The idea that is the basis of my hwarhath stories is simple: what if there was a society where homosexuality was normal and heterosexuality was perverted? I then had to figure out in detail how this kind of society might come to be and what it would be like. In the end, I wrote two novels and ten + stories about the hwarhath and their society, mostly to explore the consequences of my original "what if."

Plot ideas come fairly easily for me. I never worry about my ability to work my way out of plot problem.

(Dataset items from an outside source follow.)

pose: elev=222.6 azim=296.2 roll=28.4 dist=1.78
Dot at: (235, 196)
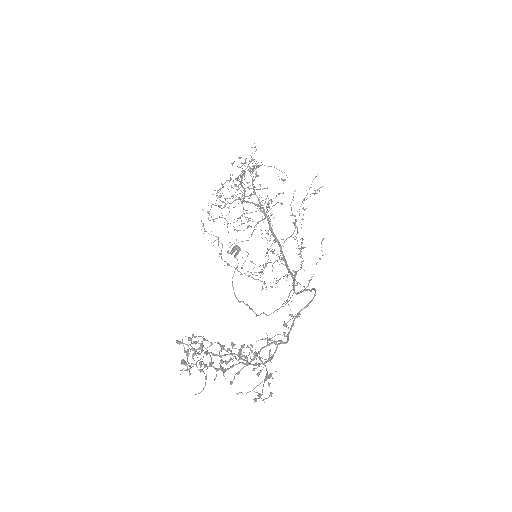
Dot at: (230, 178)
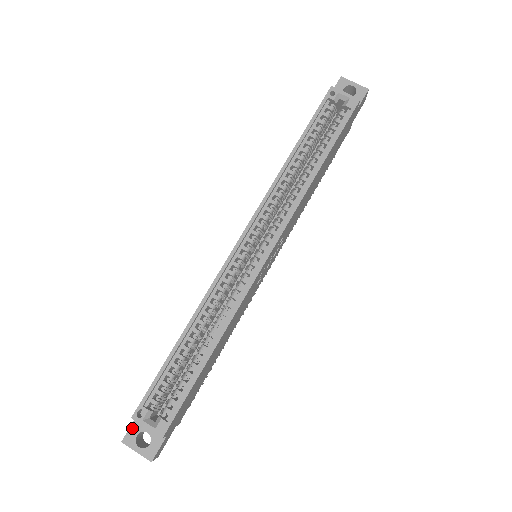
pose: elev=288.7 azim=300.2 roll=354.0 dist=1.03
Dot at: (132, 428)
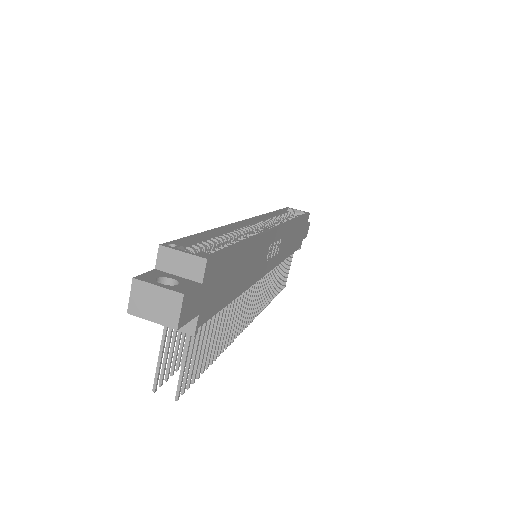
Dot at: (149, 273)
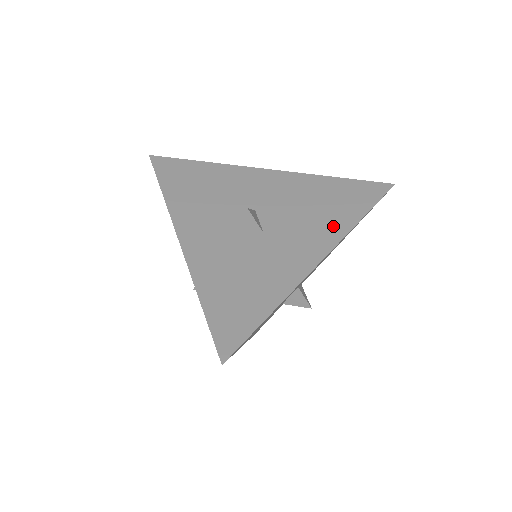
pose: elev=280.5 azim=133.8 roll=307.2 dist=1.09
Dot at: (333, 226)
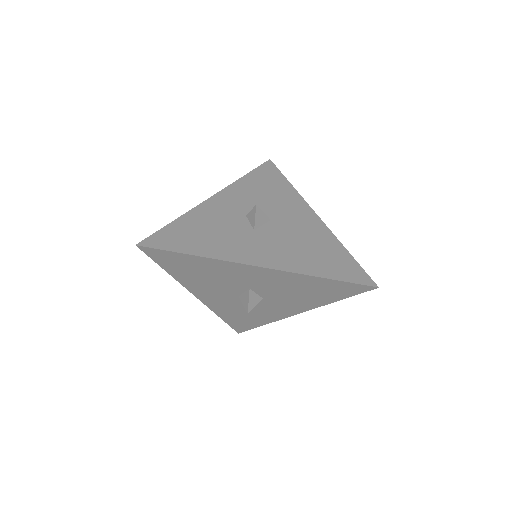
Dot at: (296, 263)
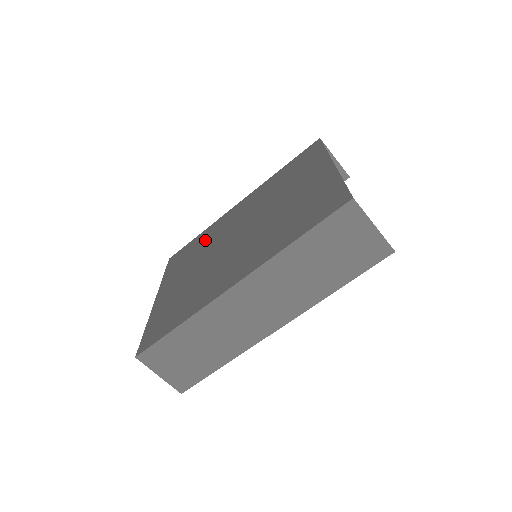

But saying something new and original is not easy; and I'm not claiming that I always manage to do this. But I do abandon stories, if they are becoming familiar -- hey, I've already said this, and I don't have to say it again; and I do stop and rethink stories, if I feel they are becoming ordinary or inevitable.

A Post About Ideas

What follows is a post from the Wyrdsmiths blog in response to a comment that what matters in fiction is not ideas, but what you do with them. The original comment came from Justine Larbalestier in her blog. It troubled me, and I replied...

I'm not sure ideas are the easy part. There's a whole tradition in SF of neat idea stories, where the writing is competent at best, and the characters don't really matter, but the ideas are wonderful. Think of the best Heinlein: "All You Zombies" and "The House That Jack Built."

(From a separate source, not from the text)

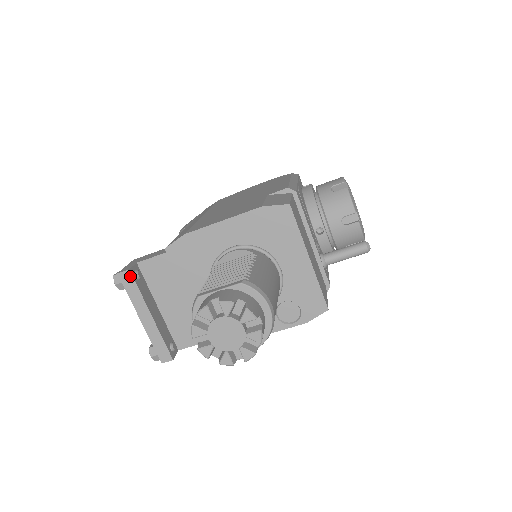
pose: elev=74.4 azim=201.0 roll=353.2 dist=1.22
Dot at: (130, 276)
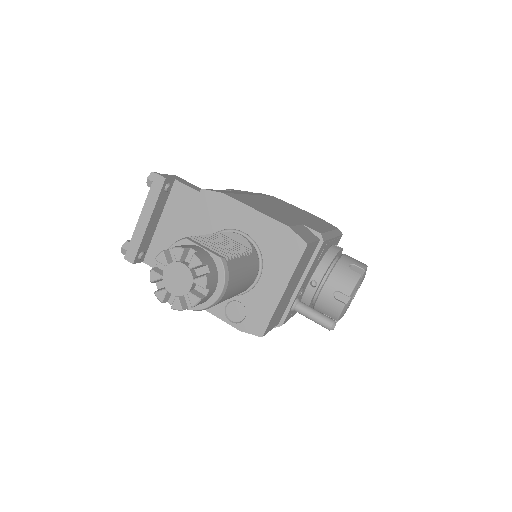
Dot at: (162, 183)
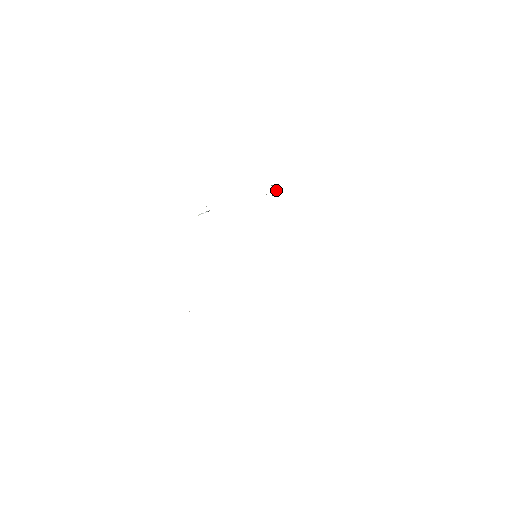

These are the stories that C.S. Lewis talks about, when he talks about myth. What matters is not style or character or mood or whatever, it's the story itself. These stories retain power when you simply describe the plot.

I don't remember much about Fire on the Deep, the Vernor Vinge novel, except that the basic laws of physics varied by where you were in space, so fast interstellar travel was possible in some regions, but not others; and the entire galaxy had an Internet, so as the novel's action line developed, there was constant interstellar commentary on what was happening. Two nifty ideas. The plot is gone from my mind; I don't remember the characters; but I remember the ideas.

I need a reason to write a story, and a lot of times the reason is an idea, or several ideas. I don't usually finish or keep a story that doesn't have a point, which is also usually an idea.

Monday, May 12, 2008

Spring

I've seen tulips, daphodils, azalias, blossoming magnolias and fruit trees... We are one or two weeks off from the week in May when the lilacs bloom. That is amazing. The bushes are everywhere, along boulevards and the I-94 freeway, in parks and yards.

Wednesday, May 07, 2008

May

It snowed several times in April, but I think spring is really here now. I saw a magnolia in bloom this morning. Here is a poem.

What the May Sunlight Falls On

Two cops drinking coffee
on a terrace
under a Starbuck's sign;

A Powerball billboard,
down to fifteen million --
hardly worth buying a ticket;

An Indian woman -- hawk nose
and long, black hair --
wearing a Mille Lacs Grand Casino jacket;

Trees opening fresh green
and red leaves
by the fake-gothic Minneapolis Club;

Me with silver hair
hauling heavy bags home
on the 94;

All in the soft May sunlight
that makes almost
everything shine.

I notice that two of my little stanzas are about gambling, one is about law enforcement and one is about a club for rich people. What does this say?

Post script: I reread this. It's not a great poem. But I enjoyed the day when I wrote it, and I enjoyed the sights I describe.

Second post script: I found two more stanzas in my notebook and added them; and I tinkered with punctuation and line breaks.